| Directions for this task |
In the entries below, find the line with "le détail du profil" and the line with "5. Ajouter à". Reproduce those two lines and every line between them exactly, and nothing more.

━━━ Records to use

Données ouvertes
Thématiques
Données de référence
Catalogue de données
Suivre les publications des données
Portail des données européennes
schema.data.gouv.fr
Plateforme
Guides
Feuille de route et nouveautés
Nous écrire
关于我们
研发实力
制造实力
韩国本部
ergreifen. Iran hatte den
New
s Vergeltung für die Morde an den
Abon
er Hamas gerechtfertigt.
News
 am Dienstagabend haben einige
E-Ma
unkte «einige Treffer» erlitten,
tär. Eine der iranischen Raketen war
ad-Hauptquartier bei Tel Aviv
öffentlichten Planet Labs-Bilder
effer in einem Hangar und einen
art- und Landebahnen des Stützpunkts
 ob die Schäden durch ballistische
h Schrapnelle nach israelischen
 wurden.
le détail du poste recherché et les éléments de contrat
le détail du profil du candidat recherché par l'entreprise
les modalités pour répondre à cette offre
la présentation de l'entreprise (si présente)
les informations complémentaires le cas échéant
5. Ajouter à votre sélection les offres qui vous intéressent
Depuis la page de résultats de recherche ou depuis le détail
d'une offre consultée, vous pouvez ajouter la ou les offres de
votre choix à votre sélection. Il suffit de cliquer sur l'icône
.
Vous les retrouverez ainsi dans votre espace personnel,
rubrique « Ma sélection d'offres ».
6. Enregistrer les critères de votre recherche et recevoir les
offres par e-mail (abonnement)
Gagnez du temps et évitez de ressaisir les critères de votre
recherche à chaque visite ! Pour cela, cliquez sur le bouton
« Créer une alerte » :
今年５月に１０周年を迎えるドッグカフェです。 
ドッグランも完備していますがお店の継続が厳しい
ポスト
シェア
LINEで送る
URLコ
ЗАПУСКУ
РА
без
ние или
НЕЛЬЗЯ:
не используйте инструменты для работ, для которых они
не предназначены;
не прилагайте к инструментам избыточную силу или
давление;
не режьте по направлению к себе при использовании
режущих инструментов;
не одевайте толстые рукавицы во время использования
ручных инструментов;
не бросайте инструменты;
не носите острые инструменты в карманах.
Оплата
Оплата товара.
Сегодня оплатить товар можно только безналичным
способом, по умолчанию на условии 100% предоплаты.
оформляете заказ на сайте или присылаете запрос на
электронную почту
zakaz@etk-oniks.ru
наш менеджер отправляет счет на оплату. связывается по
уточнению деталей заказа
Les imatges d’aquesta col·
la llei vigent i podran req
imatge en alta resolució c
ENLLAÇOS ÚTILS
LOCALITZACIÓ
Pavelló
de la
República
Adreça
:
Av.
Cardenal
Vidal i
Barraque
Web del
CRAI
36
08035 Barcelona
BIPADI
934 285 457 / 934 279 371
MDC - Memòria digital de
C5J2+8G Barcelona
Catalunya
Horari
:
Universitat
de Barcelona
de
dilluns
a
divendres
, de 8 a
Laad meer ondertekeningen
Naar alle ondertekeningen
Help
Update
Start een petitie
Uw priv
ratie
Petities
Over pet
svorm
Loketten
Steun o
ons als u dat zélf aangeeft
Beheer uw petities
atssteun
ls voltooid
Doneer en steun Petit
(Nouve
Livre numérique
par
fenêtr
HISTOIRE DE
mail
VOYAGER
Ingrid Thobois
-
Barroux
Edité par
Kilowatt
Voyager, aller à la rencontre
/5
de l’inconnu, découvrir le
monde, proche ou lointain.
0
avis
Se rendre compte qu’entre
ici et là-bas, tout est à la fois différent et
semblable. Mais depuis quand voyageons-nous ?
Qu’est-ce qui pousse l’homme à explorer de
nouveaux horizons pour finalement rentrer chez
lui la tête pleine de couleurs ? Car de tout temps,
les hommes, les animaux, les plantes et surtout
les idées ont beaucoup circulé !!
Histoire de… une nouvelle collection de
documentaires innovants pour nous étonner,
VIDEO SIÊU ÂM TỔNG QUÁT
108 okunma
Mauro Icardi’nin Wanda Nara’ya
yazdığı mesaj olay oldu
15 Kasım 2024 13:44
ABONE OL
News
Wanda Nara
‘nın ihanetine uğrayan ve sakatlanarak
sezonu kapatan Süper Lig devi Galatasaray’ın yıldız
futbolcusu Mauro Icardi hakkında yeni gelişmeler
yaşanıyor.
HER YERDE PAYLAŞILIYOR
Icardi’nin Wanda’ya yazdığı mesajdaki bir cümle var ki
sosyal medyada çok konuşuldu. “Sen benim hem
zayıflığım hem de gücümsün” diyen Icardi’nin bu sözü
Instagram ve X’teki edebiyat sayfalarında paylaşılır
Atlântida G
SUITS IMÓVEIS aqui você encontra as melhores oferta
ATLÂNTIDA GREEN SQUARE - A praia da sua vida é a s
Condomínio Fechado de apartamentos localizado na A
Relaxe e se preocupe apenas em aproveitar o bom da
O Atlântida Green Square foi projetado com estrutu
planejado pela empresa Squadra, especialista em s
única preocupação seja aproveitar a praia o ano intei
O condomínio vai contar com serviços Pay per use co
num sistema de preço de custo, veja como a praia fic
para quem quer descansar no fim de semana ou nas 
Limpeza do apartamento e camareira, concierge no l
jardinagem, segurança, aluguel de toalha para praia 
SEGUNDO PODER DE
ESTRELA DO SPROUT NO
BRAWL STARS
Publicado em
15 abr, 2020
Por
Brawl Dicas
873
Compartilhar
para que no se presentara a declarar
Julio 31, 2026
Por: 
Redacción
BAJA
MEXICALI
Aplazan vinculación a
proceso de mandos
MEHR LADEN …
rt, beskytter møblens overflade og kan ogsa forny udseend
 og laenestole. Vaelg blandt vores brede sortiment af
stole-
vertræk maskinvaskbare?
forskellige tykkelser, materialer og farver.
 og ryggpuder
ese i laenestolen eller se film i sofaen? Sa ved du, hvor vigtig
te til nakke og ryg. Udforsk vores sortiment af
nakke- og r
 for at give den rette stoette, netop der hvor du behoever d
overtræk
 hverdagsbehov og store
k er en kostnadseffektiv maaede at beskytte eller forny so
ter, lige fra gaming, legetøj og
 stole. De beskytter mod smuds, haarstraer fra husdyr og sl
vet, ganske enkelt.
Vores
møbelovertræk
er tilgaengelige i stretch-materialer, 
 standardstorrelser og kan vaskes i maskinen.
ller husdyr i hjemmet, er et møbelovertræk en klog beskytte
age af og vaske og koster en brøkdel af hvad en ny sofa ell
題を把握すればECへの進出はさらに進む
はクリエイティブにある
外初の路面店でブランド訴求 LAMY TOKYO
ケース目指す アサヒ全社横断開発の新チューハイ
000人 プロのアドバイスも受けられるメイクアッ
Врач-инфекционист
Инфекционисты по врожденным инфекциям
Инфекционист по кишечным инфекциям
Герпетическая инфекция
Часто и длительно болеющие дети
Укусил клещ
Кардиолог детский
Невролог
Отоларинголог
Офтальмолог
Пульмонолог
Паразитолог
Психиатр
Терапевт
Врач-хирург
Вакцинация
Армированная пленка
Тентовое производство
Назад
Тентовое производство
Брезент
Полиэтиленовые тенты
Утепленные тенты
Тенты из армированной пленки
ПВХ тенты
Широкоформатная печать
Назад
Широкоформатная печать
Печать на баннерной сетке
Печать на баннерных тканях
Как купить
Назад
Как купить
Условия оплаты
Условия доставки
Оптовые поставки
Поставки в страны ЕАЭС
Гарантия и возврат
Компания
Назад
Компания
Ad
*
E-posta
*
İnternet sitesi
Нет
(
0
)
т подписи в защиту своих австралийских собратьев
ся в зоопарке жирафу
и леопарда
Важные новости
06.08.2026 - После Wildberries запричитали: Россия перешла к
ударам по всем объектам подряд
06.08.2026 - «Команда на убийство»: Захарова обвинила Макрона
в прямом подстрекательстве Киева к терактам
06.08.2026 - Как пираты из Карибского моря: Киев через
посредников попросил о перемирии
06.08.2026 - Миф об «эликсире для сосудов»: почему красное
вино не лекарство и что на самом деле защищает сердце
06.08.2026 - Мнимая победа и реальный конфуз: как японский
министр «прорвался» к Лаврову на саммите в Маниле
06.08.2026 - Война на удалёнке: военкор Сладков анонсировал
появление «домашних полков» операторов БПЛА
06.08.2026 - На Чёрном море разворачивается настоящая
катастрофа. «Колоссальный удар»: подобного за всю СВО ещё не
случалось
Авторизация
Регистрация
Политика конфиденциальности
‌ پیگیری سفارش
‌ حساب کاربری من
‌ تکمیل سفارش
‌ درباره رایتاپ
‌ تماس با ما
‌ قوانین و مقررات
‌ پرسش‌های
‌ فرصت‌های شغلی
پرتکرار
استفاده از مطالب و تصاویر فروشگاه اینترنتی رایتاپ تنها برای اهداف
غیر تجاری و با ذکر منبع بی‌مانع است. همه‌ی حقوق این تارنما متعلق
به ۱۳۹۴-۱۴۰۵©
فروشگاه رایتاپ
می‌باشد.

━━━━━━

| Response area |
le détail du profil du candidat recherché par l'entreprise
les modalités pour répondre à cette offre
la présentation de l'entreprise (si présente)
les informations complémentaires le cas échéant
5. Ajouter à votre sélection les offres qui vous intéressent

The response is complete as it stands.